Top of Extract to read

Emerges as front-runner after Apollo opts out of fray
Fortis Healthcare, which is owned by former Ranbaxy promoters Malvinder Singh and Shivinder Singh, has emerged as the lead bidder to acquire a part of Wockhardt Hospitals.
Sources close to the developments said the deal with Fortis, either for buying two-three hospitals or picking up a minority stake of about 25 per cent, may happen within three-four weeks. Fortis is more interested in an outright purchase of the hospitals, which include Wockhardt’s leading hospitals in Bangalore and Mumbai, as this would add to its stand-alone assets.
“The proposals from Fortis are the most attractive so far and discussions are on to conclude the deal,” sources said.
Apart from Fortis and Apollo, the Manipal Group of hospitals and two private equity players were also in the fray, but the decision of the management to sell only a minority stake proved to be a stumbling block while finalising the deal with them, sources said.
The deal, which may be in range of Rs 900-1,200 crore, depends on the final mutually agreeable valuations, they said.
“We are a responsible listed company and cannot comment on deals until they are concluded. As a policy, Fortis will not respond to market speculations,” said Sudarshan Majumdar, marketing director and official spokesperson for Fortis Healthcare.

Bottom of Extract to read
Top of Listed records

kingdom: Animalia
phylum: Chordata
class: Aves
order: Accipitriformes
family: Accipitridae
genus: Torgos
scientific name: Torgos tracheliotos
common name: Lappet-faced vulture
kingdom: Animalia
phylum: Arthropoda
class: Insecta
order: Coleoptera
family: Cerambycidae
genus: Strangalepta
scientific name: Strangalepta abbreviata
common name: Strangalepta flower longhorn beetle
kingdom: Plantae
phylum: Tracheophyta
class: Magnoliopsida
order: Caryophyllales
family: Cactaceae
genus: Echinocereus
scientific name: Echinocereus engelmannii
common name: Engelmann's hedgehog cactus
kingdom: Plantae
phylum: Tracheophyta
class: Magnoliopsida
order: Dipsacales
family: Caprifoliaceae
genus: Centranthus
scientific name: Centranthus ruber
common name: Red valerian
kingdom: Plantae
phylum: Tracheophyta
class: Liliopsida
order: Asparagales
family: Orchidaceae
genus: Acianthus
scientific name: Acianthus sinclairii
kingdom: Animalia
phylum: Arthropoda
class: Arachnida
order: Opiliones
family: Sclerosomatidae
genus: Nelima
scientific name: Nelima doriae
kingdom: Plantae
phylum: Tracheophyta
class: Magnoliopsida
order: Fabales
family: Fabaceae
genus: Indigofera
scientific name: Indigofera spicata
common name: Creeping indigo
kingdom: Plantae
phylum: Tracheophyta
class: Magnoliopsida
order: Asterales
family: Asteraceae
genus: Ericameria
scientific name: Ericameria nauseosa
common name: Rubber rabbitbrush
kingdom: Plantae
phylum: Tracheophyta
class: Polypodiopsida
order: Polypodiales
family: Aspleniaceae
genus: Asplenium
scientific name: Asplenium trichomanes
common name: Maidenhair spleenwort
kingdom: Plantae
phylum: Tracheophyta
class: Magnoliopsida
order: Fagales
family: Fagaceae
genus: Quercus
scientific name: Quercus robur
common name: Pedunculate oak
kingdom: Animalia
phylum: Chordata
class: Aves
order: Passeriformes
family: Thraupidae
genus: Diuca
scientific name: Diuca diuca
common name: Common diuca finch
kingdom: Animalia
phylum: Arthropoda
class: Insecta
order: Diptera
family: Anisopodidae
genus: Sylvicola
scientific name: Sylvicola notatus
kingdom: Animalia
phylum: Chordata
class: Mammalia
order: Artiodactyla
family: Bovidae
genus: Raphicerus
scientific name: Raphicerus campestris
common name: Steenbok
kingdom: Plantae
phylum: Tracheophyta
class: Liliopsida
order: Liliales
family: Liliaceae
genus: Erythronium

Bottom of Listed records

* **Activity list**
(1) In the news item on Fortis and Wockhardt Hospitals, what range is the deal said to possibly fall in?
(2) Reproduce the stretch of the Fortis and Wockhardt news item from "Sources close to" through "its stand-alone assets.".

* **Results for the exercise**
(1) Rs 900-1,200 crore

(2)
Sources close to the developments said the deal with Fortis, either for buying two-three hospitals or picking up a minority stake of about 25 per cent, may happen within three-four weeks. Fortis is more interested in an outright purchase of the hospitals, which include Wockhardt’s leading hospitals in Bangalore and Mumbai, as this would add to its stand-alone assets.